Как интересно вальсирует жизнь – едешь прямо, все время вываливаясь в мутное прошлое, никуда вроде бы не сворачивая, и вдруг заминка, остановка, подножка, и вот ты уже не чужой, а мой, не мимо прошел, а сел рядом или, наоборот, исчез, и ничего уже не случится.
Небо всю ночь било в набат. Это удивительное московское свойство, Марьяна от него в восторге: дождь может течь всю ночь, заходиться в ливне, биться в стекла почти истерически, исступленно, а утром – дороги сухие. Несколько маленьких картографических бесформенных луж в проталинах асфальта, и всё. Будто и не было. А ночью – ты же помнишь совершенно ясно – дождь был, и так тревожно спалось под его топот.
Что бы вам об этом ни рассказывали, дождь в Москве – это напрочь мокрая ирга, которую можно есть, упершись в подоконник разбитыми коленками в зеленке. Так помнит Марьяна. Дождь в Москве – это бурлящие канавы, через которые перепрыгиваешь, поднимая фонтаны мокрого песка, иногда промахиваясь и падая. Дождь в Москве – это лужи с пузырями, день рождения мальчика (забыла имя), который живет в доме напротив, запах акации по глинистому размытому двору, книжки с картинками, пограничник на посту в горке красного дерева, балерина из фарфора с отбитой ногой в голубой пачке – не сигарет. Дождь в Москве – это радио, шипящее, как шампанское, длинные, как змеи, гладиолусы, мокрые ноги в сандалиях, яблоня – совершенно дикая, бесплодная, посаженная отцом для Марьяны. «Будете расти вместе», – сказал он, но яблоня вместе не захотела.
Отец за столом читает книги, огромные пласты знаний продавливают старое дачное кресло с проеденной кем-то обивкой, ножки – изогнутые, низенькие, полны рваных ран от мышиных зубов. Отец пишет диссертацию, ходит в лес и возится там с сачком на болотах – это наука, вечером ездит на рынок с коробкой зубной пасты – это бизнес. Мама собирает смородину и варит варенье в тазу. Марьяне разрешают съесть пенку, пенка кислая и сладкая одновременно, и Марьяна боится, что ей в рот залетит пчела. Но отец говорит, что пчелы умные – настолько, что умеют показывать друг другу дорогу, как будто внутри у них есть встроенный компас. Есть ли им дело до ее рта?
Вечером родители играют в бридж с соседями. «Марьянка, расскажи стихотворение», – просит Алламихална, соседка слева.

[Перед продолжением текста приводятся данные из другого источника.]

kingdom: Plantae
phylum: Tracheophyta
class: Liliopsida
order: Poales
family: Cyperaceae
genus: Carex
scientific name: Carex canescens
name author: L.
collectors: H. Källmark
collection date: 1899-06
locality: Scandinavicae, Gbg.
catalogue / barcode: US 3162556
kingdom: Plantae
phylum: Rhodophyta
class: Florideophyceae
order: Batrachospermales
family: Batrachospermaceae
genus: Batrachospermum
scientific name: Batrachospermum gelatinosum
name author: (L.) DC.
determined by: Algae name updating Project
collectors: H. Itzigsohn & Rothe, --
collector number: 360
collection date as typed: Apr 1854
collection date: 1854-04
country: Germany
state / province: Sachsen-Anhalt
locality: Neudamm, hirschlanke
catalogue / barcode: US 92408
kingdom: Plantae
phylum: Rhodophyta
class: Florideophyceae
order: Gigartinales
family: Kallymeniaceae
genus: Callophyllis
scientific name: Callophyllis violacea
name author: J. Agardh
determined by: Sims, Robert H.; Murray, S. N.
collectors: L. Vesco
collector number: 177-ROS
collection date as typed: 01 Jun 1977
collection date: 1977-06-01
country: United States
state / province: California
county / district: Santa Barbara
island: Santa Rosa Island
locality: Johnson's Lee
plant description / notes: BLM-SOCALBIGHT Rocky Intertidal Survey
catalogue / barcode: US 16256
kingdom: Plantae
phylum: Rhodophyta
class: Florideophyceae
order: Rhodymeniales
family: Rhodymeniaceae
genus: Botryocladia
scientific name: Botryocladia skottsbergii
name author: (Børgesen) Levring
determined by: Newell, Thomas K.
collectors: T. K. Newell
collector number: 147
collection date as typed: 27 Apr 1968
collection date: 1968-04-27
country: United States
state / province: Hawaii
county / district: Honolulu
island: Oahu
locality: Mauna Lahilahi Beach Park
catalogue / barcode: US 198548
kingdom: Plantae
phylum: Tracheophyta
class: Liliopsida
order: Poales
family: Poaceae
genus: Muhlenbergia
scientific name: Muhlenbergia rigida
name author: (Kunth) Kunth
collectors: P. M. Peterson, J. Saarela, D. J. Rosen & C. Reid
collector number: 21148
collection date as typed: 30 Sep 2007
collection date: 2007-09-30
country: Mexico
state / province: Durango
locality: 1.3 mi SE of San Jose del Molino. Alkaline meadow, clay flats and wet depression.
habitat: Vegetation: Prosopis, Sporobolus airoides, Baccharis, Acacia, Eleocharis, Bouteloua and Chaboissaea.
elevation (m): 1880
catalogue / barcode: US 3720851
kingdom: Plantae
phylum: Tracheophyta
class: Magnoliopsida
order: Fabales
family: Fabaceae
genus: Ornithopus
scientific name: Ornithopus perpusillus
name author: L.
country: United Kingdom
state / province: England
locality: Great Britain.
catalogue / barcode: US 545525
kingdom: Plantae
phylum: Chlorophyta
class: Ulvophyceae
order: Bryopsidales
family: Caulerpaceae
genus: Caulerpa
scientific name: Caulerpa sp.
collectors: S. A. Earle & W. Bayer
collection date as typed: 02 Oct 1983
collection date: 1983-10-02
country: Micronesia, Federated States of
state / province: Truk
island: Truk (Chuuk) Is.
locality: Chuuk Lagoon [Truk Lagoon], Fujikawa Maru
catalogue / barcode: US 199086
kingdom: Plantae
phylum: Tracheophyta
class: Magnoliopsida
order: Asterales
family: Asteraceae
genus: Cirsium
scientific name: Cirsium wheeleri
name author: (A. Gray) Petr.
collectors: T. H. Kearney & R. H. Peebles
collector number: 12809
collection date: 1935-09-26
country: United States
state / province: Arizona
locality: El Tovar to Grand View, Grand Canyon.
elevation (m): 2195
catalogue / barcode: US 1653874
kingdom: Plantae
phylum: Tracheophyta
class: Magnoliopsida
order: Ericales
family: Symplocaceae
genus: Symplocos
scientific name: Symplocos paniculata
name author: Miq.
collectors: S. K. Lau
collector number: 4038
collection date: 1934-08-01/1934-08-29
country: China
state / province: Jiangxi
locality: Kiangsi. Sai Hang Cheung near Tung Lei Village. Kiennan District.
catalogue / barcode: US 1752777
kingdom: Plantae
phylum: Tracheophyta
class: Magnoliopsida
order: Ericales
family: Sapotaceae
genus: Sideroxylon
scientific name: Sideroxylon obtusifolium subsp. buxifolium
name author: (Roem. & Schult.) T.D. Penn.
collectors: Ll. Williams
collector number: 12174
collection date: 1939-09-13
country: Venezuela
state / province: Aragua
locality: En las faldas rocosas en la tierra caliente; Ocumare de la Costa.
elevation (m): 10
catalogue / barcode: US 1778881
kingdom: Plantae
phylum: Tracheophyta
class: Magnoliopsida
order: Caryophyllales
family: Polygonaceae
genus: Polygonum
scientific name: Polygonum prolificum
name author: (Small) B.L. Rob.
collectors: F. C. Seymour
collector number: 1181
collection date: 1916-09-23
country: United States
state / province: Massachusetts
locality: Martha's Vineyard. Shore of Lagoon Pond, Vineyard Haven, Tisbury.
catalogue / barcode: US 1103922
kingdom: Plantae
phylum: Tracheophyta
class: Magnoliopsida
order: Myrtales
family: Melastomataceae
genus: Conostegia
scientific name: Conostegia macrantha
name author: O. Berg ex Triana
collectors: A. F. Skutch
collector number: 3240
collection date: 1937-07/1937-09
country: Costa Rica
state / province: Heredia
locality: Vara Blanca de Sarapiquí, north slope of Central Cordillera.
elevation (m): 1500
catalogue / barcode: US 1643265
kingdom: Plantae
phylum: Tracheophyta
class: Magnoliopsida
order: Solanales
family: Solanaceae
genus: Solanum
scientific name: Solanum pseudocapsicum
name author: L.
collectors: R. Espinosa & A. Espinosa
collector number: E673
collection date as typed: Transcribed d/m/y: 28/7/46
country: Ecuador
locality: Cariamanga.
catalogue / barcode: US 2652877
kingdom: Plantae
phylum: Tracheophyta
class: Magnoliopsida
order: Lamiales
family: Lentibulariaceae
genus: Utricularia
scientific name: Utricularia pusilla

Осенью Марьяна возьмет у нее астры в газетном кульке, чтобы идти в первый класс. «Ахматову», – подсказывает мама. Марьяна ужасно ленивая лентяйка, и нет ей никаких оправданий, вот соседская Анька знает наизусть и Пушкина, и Чуковского, и – вы подумайте – даже Хармса, а Марьяна выучила только одно стихотворение и жует его, будто колеса застряли в густой колее. «Мурка не ходи там сыч на подушке вышит мурка серый не мурлычь дедушка услышит тихо не горит свеча и скребутся мыши я боюсь того сыча для чего он вышит», – монотонно декламирует Марьяна, раскачиваясь в разные стороны, как пьяница – она видела такого у гастронома, – а мухи налипают на сладкую ленту, свисающую с потолка. Стыд какой, какая скука, надо сбежать во двор.
Марьяна маленькая и не хочет учиться. Цифры ненавистные, буквы гадкие, выйдите вон из беседки, Марьяна хочет прыгать в кусты и давить крапиву, хочет, чтобы пришел соседский мальчик (забыла имя – жаль) и сыграл с ней в поезд. Они пойдут наверх по извилистой шаткой лестнице, из которой на каждом шагу сыплется вниз сухое истлевшее время, и придвинут к окну кособокую тумбочку без ноги. Мальчик без имени ляжет на кровать прямо под ветку ели, в последнем жесте протянувшую свою пожелтевшую, осунувшуюся руку, и Марьяна провозгласит: «Следующая станция – Бологое».
Смена декораций, и мальчик без имени (ну пусть будет Юра? Пусть.) – проводник, он спросит, где же Марьянин билет, и она протянет ему лист клена, на котором еще капли не высохли.
Смена декораций, и Марьяна – машинист. Она высовывается в узкое окно и кричит кустам сирени: «Переводите стрелки, я на первом, я на юг!» Ей нравится чай в железных подстаканниках, а Юре (или Диме? Черт, теперь будет мучиться) – кладовка, в которой много всяких фотографий, порой страшных, как, например, незнакомец в гробу, вазы с отбитыми ручками, циферблаты остывших часов и куча иного хлама. Марьяна вздыхает и идет зубрить неправильные английские глаголы. Лето впереди – бесконечное, как железнодорожные пути, жизнь впереди – вообще без конца и края.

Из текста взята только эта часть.